Case Study 2 — The Intermittent Deadlock

DataField.Dev

Case Study 2 — The Intermittent Deadlock

Deadlocks that appear only under load, seemingly at random, are almost always inconsistent lock ordering. A money-transfer feature deadlocked sporadically until the team made every transaction lock accounts in the same order.

Background

A wallet service let users transfer balance between accounts. Each transfer, correctly, ran in a transaction and locked both accounts (with SELECT ... FOR UPDATE) before moving money — pessimistic concurrency control to prevent lost updates (Case Study 1). The code locked the accounts in the order they appeared in the request:

BEGIN;
SELECT balance FROM accounts WHERE account_id = :from FOR UPDATE;   -- lock sender
SELECT balance FROM accounts WHERE account_id = :to   FOR UPDATE;   -- lock receiver
UPDATE accounts SET balance = balance - :amt WHERE account_id = :from;
UPDATE accounts SET balance = balance + :amt WHERE account_id = :to;
COMMIT;

Most transfers worked. But under load, some transfers failed with:

ERROR: deadlock detected
DETAIL: Process A waits for ShareLock on ... Process B waits for ShareLock on ...

The failures were intermittent and seemingly random — impossible to reproduce on demand, frustrating to debug.

What went wrong: inconsistent lock ordering

The deadlock arose whenever two transfers ran concurrently in opposite directions between the same two accounts:

   Transfer T1: A → B   locks A (from), then wants B (to)
   Transfer T2: B → A   locks B (from), then wants A (to)

        T1 holds A, waits for B ──┐
        T2 holds B, waits for A ──┘   ← cycle: classic deadlock

Because each transfer locked accounts in request order (sender first), a transfer A→B locked A then B, while a simultaneous transfer B→A locked B then A. Each held what the other needed — a cyclic wait. PostgreSQL detected it and aborted one transaction (good — it didn't hang), but the abort surfaced as an error to the user, and the application had no retry logic. The randomness was just the timing of opposite-direction transfers between the same pair of accounts colliding.

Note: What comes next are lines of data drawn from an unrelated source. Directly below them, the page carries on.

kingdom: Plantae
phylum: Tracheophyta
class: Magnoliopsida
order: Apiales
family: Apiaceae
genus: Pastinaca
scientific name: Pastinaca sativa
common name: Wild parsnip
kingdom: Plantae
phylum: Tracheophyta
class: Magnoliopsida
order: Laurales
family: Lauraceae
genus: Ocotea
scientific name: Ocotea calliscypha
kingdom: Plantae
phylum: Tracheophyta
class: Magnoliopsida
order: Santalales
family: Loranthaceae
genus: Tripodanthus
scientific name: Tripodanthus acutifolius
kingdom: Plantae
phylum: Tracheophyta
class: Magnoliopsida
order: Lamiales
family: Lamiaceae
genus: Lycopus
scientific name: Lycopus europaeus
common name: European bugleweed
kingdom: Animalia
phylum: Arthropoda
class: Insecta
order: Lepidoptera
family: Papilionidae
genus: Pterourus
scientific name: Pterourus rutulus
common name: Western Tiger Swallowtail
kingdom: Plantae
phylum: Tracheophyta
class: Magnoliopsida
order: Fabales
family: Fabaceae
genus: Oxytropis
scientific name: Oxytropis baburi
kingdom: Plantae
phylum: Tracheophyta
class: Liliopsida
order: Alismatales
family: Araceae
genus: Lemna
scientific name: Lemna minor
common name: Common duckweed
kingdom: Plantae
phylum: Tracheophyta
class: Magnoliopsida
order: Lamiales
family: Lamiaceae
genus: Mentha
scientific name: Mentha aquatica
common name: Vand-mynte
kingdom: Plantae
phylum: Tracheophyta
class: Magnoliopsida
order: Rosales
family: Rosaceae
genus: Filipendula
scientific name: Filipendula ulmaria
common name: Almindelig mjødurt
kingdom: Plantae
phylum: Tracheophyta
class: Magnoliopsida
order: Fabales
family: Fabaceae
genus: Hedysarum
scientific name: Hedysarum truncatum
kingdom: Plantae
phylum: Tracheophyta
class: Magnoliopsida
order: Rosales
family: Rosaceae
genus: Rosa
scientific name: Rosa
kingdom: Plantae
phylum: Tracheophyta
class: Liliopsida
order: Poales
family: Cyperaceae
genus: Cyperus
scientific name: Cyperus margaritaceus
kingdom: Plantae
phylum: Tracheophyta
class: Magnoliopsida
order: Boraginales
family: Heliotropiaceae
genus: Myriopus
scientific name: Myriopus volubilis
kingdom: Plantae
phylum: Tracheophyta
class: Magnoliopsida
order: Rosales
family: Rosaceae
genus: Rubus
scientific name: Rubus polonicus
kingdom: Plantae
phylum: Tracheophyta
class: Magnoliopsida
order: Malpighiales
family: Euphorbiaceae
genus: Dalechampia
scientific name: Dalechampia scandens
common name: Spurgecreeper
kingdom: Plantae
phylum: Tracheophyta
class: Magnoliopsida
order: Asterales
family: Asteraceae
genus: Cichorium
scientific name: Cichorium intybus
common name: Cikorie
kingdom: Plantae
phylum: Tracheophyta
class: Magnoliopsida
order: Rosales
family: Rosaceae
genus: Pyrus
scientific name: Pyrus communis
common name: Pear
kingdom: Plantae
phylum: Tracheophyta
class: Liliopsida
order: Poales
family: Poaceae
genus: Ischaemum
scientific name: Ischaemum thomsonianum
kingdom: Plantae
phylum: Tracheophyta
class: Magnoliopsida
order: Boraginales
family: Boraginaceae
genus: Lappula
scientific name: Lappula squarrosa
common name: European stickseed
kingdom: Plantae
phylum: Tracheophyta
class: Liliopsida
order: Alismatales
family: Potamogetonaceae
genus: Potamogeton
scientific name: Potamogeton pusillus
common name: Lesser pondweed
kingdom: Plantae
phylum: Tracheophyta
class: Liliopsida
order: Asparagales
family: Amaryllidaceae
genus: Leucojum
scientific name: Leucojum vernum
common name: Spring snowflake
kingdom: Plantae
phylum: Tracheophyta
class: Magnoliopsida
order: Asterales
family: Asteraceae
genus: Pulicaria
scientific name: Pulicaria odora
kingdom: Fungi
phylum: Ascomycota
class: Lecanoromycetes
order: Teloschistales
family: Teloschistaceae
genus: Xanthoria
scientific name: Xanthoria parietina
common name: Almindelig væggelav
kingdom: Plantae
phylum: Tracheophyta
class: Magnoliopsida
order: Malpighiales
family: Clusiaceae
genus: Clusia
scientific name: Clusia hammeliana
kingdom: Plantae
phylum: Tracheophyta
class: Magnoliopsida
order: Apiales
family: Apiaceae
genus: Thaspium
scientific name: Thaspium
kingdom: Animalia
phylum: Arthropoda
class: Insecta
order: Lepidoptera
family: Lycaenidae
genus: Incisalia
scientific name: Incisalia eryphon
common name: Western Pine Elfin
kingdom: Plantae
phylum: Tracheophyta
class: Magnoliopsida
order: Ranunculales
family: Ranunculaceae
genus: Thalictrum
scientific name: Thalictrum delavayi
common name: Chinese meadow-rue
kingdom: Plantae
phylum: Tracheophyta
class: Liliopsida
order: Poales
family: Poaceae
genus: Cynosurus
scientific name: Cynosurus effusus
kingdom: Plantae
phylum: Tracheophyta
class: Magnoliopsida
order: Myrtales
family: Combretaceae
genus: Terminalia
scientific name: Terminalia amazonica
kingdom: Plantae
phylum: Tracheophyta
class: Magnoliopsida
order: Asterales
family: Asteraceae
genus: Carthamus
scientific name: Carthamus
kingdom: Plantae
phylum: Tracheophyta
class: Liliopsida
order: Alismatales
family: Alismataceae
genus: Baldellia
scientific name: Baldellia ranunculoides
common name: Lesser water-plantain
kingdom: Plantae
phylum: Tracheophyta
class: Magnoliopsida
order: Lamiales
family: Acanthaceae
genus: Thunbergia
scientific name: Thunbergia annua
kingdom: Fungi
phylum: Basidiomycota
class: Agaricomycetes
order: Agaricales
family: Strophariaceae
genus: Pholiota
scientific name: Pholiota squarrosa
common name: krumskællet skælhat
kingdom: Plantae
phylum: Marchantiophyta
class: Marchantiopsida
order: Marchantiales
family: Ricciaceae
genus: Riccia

The fix: consistent lock ordering (+ retry)

The cure for a deadlock cycle is to make cycles impossible by acquiring locks in a consistent global order — here, always lock the lower account id first, regardless of transfer direction:

BEGIN;
-- lock both accounts in a canonical order (lower id first), independent of from/to
SELECT balance FROM accounts WHERE account_id IN (:from, :to)
ORDER BY account_id
FOR UPDATE;                       -- acquires locks in account_id order
UPDATE accounts SET balance = balance - :amt WHERE account_id = :from;
UPDATE accounts SET balance = balance + :amt WHERE account_id = :to;
COMMIT;

Now every transfer between accounts A and B locks the lower-id account first, whichever direction the money flows. A→B and B→A both lock min(A,B) then max(A,B) — so one simply waits for the other; no cycle can form. The intermittent deadlocks vanished.

As defense in depth, the team also added retry-on-deadlock: deadlocks (and serialization failures) are recoverable, so the application now catches the error and re-runs the transaction a few times before giving up. Consistent ordering prevents the common deadlocks; retry handles any rare residual ones gracefully instead of erroring to the user.

The analysis

Inconsistent lock ordering causes deadlocks. When different transactions acquire the same set of locks in different orders, concurrent runs can form a cycle. This is the #1 cause of application deadlocks, and it's intermittent because it needs a specific concurrent collision.
Consistent ordering makes cycles impossible. If every transaction locks resources in the same canonical order (lower id first, alphabetical, by primary key — any consistent rule), no cycle can form: there's always a transaction that can proceed. This is the primary deadlock-prevention technique.
PostgreSQL detects, doesn't prevent. The database breaks deadlocks by aborting a victim (so the system never hangs), but the application must handle the abort — which means retry. An unhandled deadlock error is a recoverable condition leaking to the user.
Retry is the safety net, ordering is the fix. Consistent ordering eliminates the deadlocks you can foresee; retry handles the rare residual ones (and serialization failures under high isolation, Chapter 26). Use both: ordering to make deadlocks rare, retry to make the rare ones harmless.
Intermittent = concurrency. A bug that "happens randomly under load" and "can't be reproduced" is almost always a concurrency issue — a race or a deadlock. The fix is reasoning about interleavings, not staring at single-threaded code.

Discussion questions

Draw the lock cycle that two opposite-direction transfers create. Why is it intermittent?
How does "always lock the lower account id first" make the cycle impossible?
Why does PostgreSQL abort one transaction rather than hang, and what must the app do about it?
Why use both consistent ordering and retry, rather than just one?
⭐ Generalize the rule: for any operation that locks multiple rows, how do you choose a lock order that prevents deadlocks across the whole application?